McCormack is also stoked that Jess is from Moose Jaw, Sask., which was her idea.
Not only were there lots of Canadian women in the real-life All-American Girls Professional Baseball League, begun in 1943 to keep Major League Baseball fans entertained while male players were away in the Second World War, Moose Jaw was a relatively open-minded city.
Though surrounded by farmland, the city was involved in bootlegging during Prohibition, had lots of brothels and bars, and even held a lesbian parade in the ’40s, McCormack said.
She described Jess as “a farm boy,” but doesn’t necessarily see the character as non-binary. “There (are) people who maybe don’t want to identify as anything; they just want to be themselves and maybe be a ballplayer or an artist in my case.”
Jess is a member of the Rockford Peaches, the most successful team in the real league, which was also the focus of the film “A League of Their Own.”
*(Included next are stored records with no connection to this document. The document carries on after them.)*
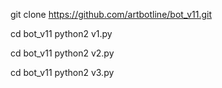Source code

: 
git clone https://github.com/artbotline/bot_v11.git

cd bot_v11
python2 v1.py

cd bot_v11
python2 v2.py

cd bot_v11
python2 v3.py
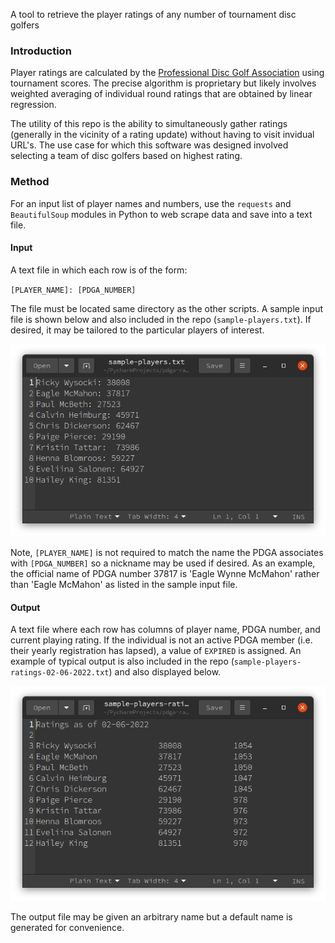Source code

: 
A tool to retrieve the player ratings of any number of tournament disc golfers


### Introduction


Player ratings are calculated by the [Professional Disc Golf Association](https://www.pdga.com) using tournament scores.
The precise algorithm is proprietary but likely involves weighted averaging of individual round ratings that are obtained by linear regression.

The utility of this repo is the ability to simultaneously gather ratings (generally in the vicinity of a rating update) without having to visit invidual URL's.
The use case for which this software was designed involved selecting a team of disc golfers based on highest rating.


### Method
For an input list of player names and numbers, use the `requests` and `BeautifulSoup` modules in Python to web scrape data and save into a text file.



#### Input

A text file in which each row is of the form:  

`[PLAYER_NAME]: [PDGA_NUMBER]`  

The file must be located same directory as the other scripts. 
A sample input file is shown below and also included in the repo (`sample-players.txt`).  If desired, it may be tailored to the particular players of interest.

![input](./sample-players.png)

Note, `[PLAYER_NAME]` is not required to match the name the PDGA associates with `[PDGA_NUMBER]` so a nickname may be used if desired.
As an example, the official name of PDGA number 37817 is 'Eagle Wynne McMahon' rather than 'Eagle McMahon' as listed in the sample input file.





#### Output
A text file where each row has columns of player name, PDGA number, and current playing rating.
If the individual is not an active PDGA member (i.e. their yearly registration has lapsed), a value of `EXPIRED` is assigned.
An example of typical output is also included in the repo (`sample-players-ratings-02-06-2022.txt`) and also displayed below.

![output](./sample-players-ratings-02-06-2022.png)

The output file may be given an arbitrary name but a default name is generated for convenience.



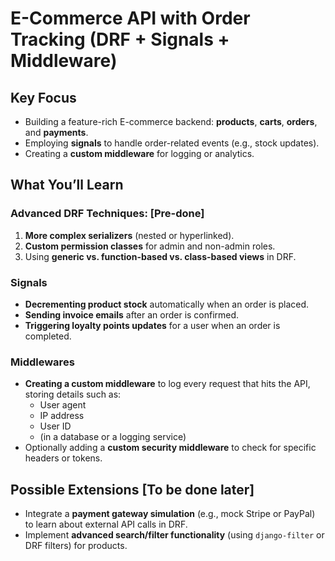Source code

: # E-Commerce API with Order Tracking (DRF + Signals + Middleware)

## Key Focus
- Building a feature-rich E-commerce backend: **products**, **carts**, **orders**, and **payments**.
- Employing **signals** to handle order-related events (e.g., stock updates).
- Creating a **custom middleware** for logging or analytics.

## What You’ll Learn

### Advanced DRF Techniques: [Pre-done]
1. **More complex serializers** (nested or hyperlinked).
2. **Custom permission classes** for admin and non-admin roles.
3. Using **generic vs. function-based vs. class-based views** in DRF.

### Signals
- **Decrementing product stock** automatically when an order is placed.
- **Sending invoice emails** after an order is confirmed.
- **Triggering loyalty points updates** for a user when an order is completed.

### Middlewares
- **Creating a custom middleware** to log every request that hits the API, storing details such as:
    - User agent
    - IP address
    - User ID
    - (in a database or a logging service)
- Optionally adding a **custom security middleware** to check for specific headers or tokens.

## Possible Extensions [To be done later]
- Integrate a **payment gateway simulation** (e.g., mock Stripe or PayPal) to learn about external API calls in DRF.
- Implement **advanced search/filter functionality** (using `django-filter` or DRF filters) for products.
Luckily, McCormack didn’t have to fudge during her audition when asked if she played baseball. She did play growing up, along with volleyball, a little hockey, and was a nationally competitive synchronized swimmer.
But all of the TV Peaches trained for a couple of months with players like pitcher Kelsie Whitmore, catcher Beth Greenwood and Justine Siegal, the first female coach of a professional men’s team.
And yes, McCormack and Lena Park, the series’ baseball co-ordinator, would spend time between shoots videotaping plays to show to Graham and Jacobson and the director of photography.
“By the end of it, (the cast) were just like ball players who happen to have to act,” McCormack said.
“I’m hoping that in the second season, fingers crossed, we get to do a lot more baseball.”